Central Nippon Expressway Company Limited
- Map of Nexco System territories. Central Nippon is shown in orange.
- Native name: 中日本高速道路株式会社
- Romanized name: Naka-nihon Kōsoku-dōro Kabushiki-gaisha
- Company type: State-owned KK
- Industry: Expressway management
- Predecessor: Japan Highway Public Corporation
- Founded: October 1, 2005; 20 years ago
- Headquarters: Nagoya, Japan
- Areas served: Tōkai and Hokuriku regions
- Key people: Yoshihito Miyaike (President and CEO)
- Owner: Government of Japan
- Number of employees: 9,804 (2019)
- Parent: Japan Expressway Holding and Debt Repayment Agency (Ministry of Land, Infrastructure, Transport and Tourism)
- Website: www.c-nexco.co.jp

= Central Nippon Expressway Company =

Japanese road maintenance company

The Central Nippon Expressway Company Limited (中日本高速道路株式会社, Naka-nihon Kōsoku-dōro Kabushiki-gaisha), abbreviated as NEXCO Central (NEXCO中日本, NEXCO Naka-Nihon), is one of the main operators of expressways and toll roads in Japan. It is headquartered in Nagoya, Aichi Prefecture.

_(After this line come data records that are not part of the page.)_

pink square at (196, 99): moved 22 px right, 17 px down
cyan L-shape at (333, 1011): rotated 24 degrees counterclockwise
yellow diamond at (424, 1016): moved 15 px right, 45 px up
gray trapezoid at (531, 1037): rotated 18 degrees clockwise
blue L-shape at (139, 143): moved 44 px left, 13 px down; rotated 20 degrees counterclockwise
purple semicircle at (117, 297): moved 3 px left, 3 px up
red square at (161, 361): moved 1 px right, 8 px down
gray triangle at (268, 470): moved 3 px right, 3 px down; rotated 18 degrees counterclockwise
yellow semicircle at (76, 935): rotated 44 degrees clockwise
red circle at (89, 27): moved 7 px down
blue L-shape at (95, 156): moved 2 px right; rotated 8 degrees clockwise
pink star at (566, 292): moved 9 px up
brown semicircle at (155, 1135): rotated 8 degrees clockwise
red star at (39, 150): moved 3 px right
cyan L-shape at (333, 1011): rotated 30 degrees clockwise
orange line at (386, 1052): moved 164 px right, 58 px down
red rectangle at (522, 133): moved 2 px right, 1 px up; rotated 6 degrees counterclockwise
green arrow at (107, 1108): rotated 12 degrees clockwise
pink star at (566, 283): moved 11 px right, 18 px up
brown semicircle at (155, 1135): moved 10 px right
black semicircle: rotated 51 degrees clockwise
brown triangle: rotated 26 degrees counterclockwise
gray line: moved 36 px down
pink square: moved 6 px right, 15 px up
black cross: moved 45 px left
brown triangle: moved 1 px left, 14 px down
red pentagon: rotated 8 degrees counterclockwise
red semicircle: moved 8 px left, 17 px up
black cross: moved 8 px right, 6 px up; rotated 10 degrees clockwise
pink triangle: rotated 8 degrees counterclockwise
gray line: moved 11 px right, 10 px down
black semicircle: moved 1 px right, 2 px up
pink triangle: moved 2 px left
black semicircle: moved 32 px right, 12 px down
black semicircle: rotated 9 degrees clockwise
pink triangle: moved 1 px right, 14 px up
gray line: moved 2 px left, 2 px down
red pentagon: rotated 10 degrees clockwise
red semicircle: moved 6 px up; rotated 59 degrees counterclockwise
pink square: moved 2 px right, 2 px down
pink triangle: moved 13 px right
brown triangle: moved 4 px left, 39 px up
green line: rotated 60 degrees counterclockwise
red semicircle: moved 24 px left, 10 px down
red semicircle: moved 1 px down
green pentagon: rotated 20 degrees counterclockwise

The company was established on October 1, 2005 as a result of the privatization of Japan Highway Public Corporation. The company manages roadways mainly in the Tōkai and Hokuriku regions. Roadways in other regions of Japan are managed by East Nippon Expressway Company and West Nippon Expressway Company.